Minimal configuration
The following example syncs all matched tables from MySQL to Paimon using only the required modules:
# Source module
source:
type: mysql
name: MySQL Source
host: localhost
port: 3306
username: admin
password: <yourPassword>
tables: adb.*
# Sink module
sink:
type: paimon
name: Paimon Sink
catalog.properties.metastore: filesystem
catalog.properties.warehouse: /path/warehouse
# Pipeline module
pipeline:
name: source-database-sync-pipe
schema.change.behavior: evolve
Full configuration
The following example adds Transform and Route modules to filter fields, apply expressions, and remap tables:
# Source module
source:
type: mysql
name: MySQL Source
host: localhost
port: 3306
username: admin
password: <yourPassword>
tables: adb.*, bdb.user_table_[0-9]+, [app|web]_order_.*, mydb.\\.*
# Sink module
sink:
type: paimon
name: Paimon Sink
catalog.properties.metastore: filesystem
catalog.properties.warehouse: /path/warehouse
# Transform module
transform:
- source-table: mydb.app_order_.*
projection: id, order_id, TO_UPPER(product_name)
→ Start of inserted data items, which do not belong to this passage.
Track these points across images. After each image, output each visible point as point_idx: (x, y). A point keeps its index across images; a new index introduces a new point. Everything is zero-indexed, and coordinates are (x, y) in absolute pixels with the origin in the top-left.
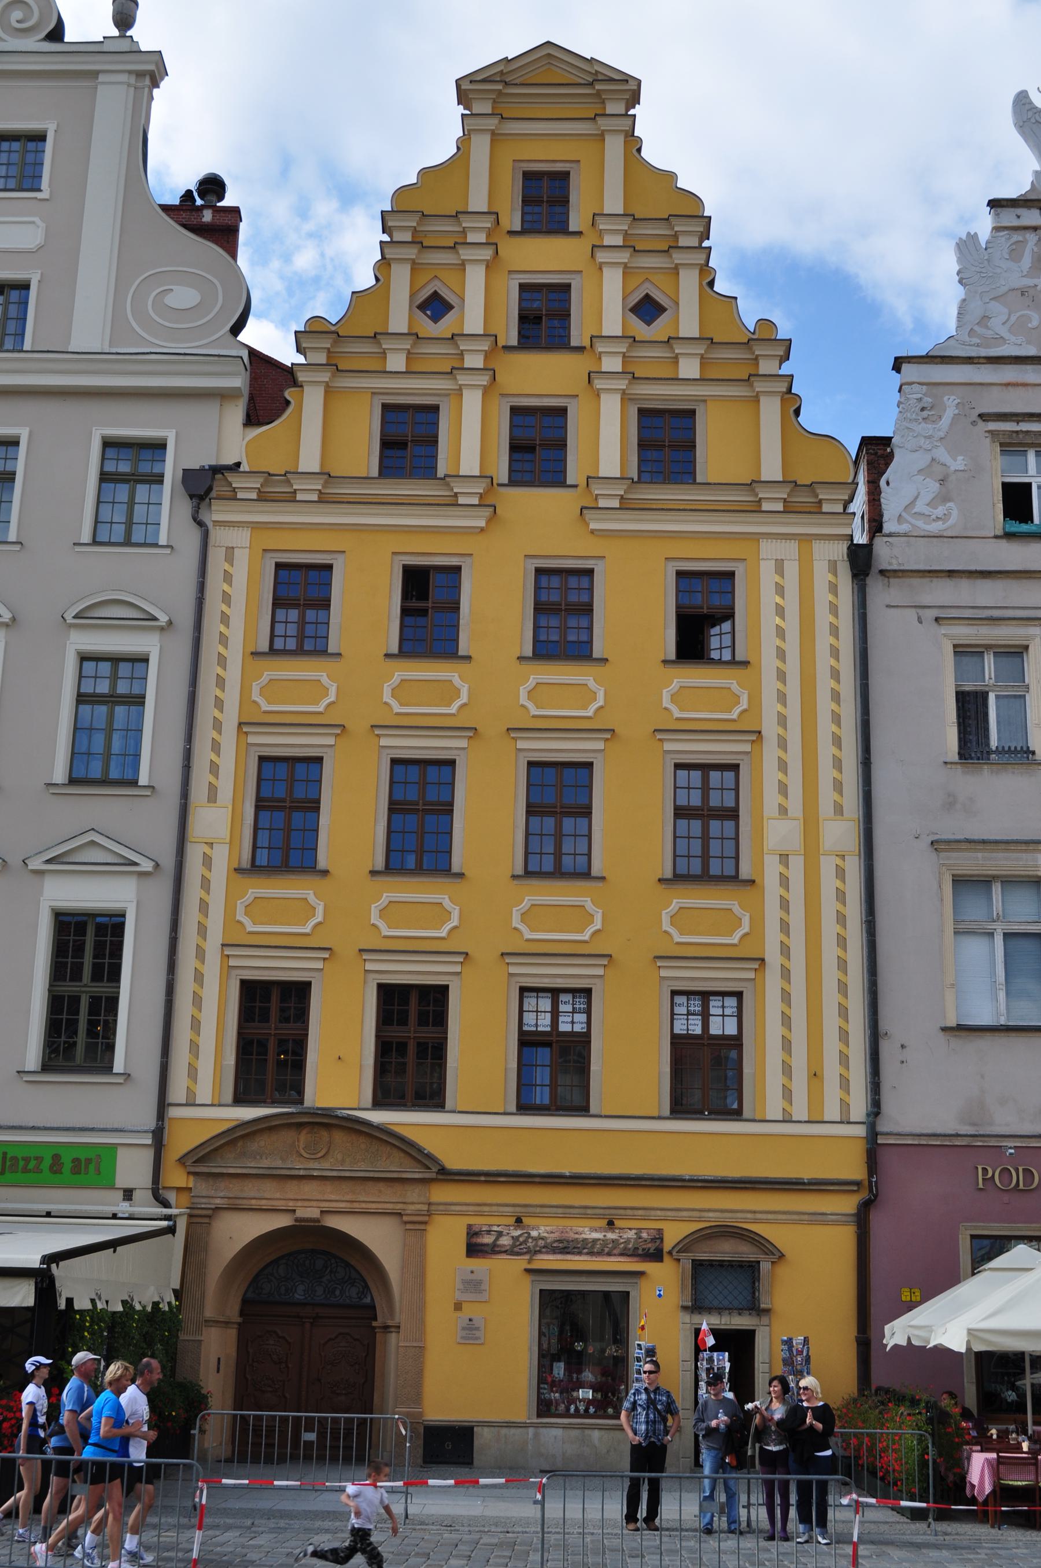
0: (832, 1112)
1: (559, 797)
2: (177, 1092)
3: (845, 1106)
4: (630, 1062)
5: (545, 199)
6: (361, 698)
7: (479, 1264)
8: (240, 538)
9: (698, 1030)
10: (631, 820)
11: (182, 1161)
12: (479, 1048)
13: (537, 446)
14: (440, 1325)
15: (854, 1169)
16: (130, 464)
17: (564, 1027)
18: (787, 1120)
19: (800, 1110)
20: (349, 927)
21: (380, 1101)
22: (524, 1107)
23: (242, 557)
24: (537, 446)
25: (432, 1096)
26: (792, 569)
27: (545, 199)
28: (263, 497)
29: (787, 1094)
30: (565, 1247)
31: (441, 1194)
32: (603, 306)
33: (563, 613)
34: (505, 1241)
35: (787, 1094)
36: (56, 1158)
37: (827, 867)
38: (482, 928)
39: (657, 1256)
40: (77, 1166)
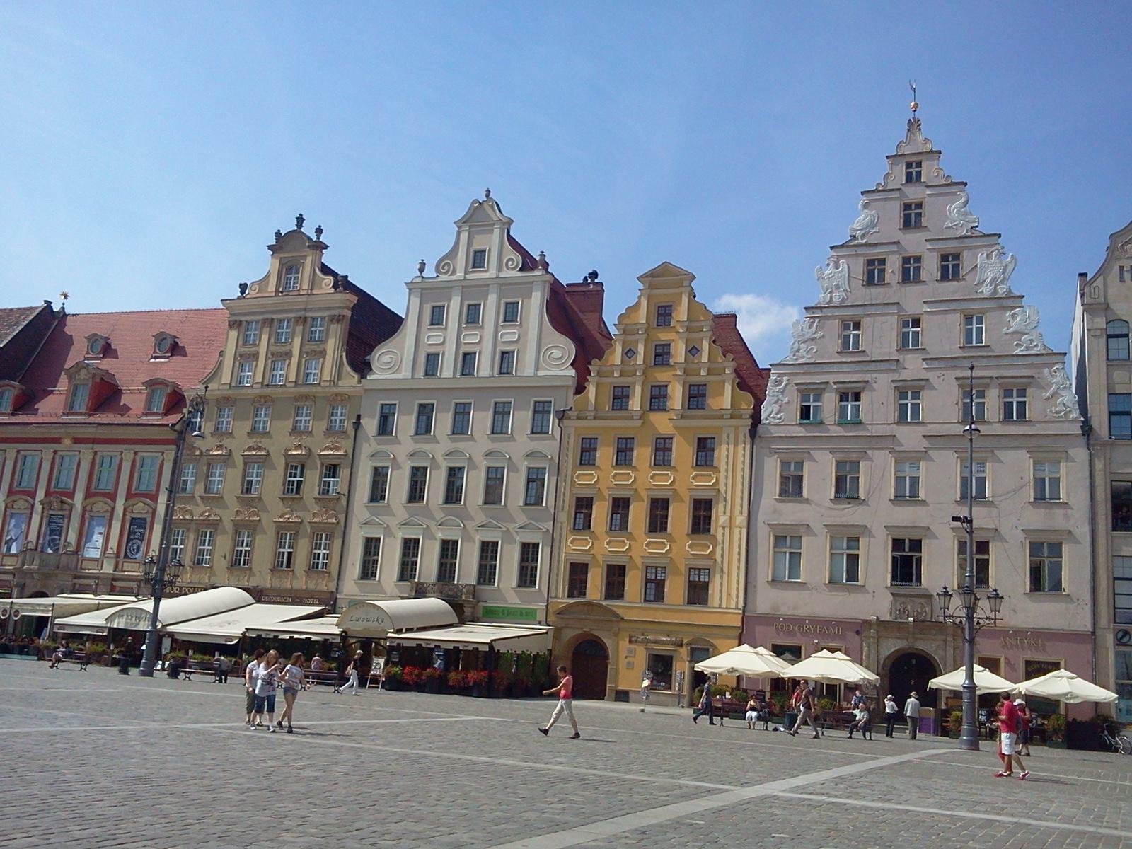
0: (733, 606)
1: (659, 509)
2: (552, 594)
3: (737, 603)
4: (676, 589)
5: (663, 315)
6: (605, 478)
7: (632, 646)
8: (572, 431)
9: (697, 579)
10: (679, 517)
11: (553, 613)
12: (633, 584)
13: (658, 398)
14: (623, 663)
15: (740, 625)
16: (541, 410)
17: (659, 578)
18: (720, 607)
19: (724, 605)
20: (600, 546)
21: (607, 598)
22: (646, 601)
23: (572, 436)
24: (658, 398)
25: (621, 596)
26: (732, 436)
27: (663, 315)
28: (578, 418)
29: (721, 599)
30: (656, 642)
31: (622, 625)
32: (679, 352)
33: (662, 450)
34: (639, 640)
35: (721, 599)
36: (521, 612)
37: (736, 531)
38: (638, 547)
39: (681, 645)
40: (527, 614)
filter: id > 10 AND order_id > 100
primary-keys: id
partition-keys: product_name
table-options: comment=app order
description: project fields from source table
converter-after-transform: SOFT_DELETE
- source-table: mydb.web_order_.*
projection: CONCAT(id, order_id) as uniq_id, *
filter: uniq_id > 10
description: add new uniq_id for each row
# Route module
route:
- source-table: mydb.default.app_order_.*
sink-table: odsdb.default.app_order
description: sync all table shards to one
- source-table: mydb.default.web_order
sink-table: odsdb.default.ods_web_order
description: sync table with given prefix ods_
# Pipeline module
pipeline:
name: source-database-sync-pipe
schema.change.behavior: evolve
Source module
The Source module defines where Flink CDC reads data from. Supported connectors:
source:
type: mysql # Connector type
name: mysql source
# Connector-specific parameters follow
xxx: ...
For all supported parameters, see the documentation for the corresponding connector.
Sink module
The Sink module defines where Flink CDC writes data to. Supported connectors:
sink:
type: hologres # Connector type
name: hologres sink
# Connector-specific parameters follow
xxx: ...
For all supported parameters, see the documentation for the corresponding connector.
Transform module
The Transform module applies projection, calculation, and filtering rules to source table data before it reaches the sink. Define one rule per source table pattern.
transform:
- source-table: db.tbl1
projection: ...
filter: ...
- source-table: db.tbl2
projection: ...
filter: ...
| Parameter | Description | Required |
|---|---|---|
source-table |
Source table identifier; supports regular expressions | Required |
projection |
Column selection and expressions, similar to the SQL SELECT clause |
Optional |
filter |
Row filter condition, similar to the SQL WHERE clause |
Optional |
primary-keys |
Sink table primary keys, comma-separated | Optional |
partition-keys |
Sink table partition keys, comma-separated | Optional |
table-options |
Table creation options applied when the sink table is auto-created | Optional |
converter-after-transform |
Converter applied to change events after the transform rule runs | Optional |
description |
Rule description | Optional |
For expression syntax details, see Flink CDC Transform module.
Route module
The Route module maps source tables to sink tables. Use it to merge sharded tables, add table name prefixes, or redirect tables to different destinations.
route:
- source-table: db.tbl1
sink-table: sinkdb.tbl1
- source-table: db.tbl2
sink-table: sinkdb.tbl2
| Parameter | Description | Required |
|---|---|---|
source-table |
Source table identifier; supports regular expressions | Required |
sink-table |
Target sink table identifier | Required |
description |
Route rule description | Optional |
For expression syntax details, see Flink CDC Route module.
Pipeline module
The Pipeline module sets global parameters that apply to the entire job.
pipeline:
name: CDC YAML job
schema.change.behavior: LENIENT
| Parameter | Description | Required |
|---|---|---|
name |
Job name displayed in the Flink dashboard | Optional |
schema.change.behavior |
How the job handles upstream schema changes. Accepted values: evolve, LENIENT, and others. |
Optional |
For all configurable parameters, see Flink CDC Pipeline module.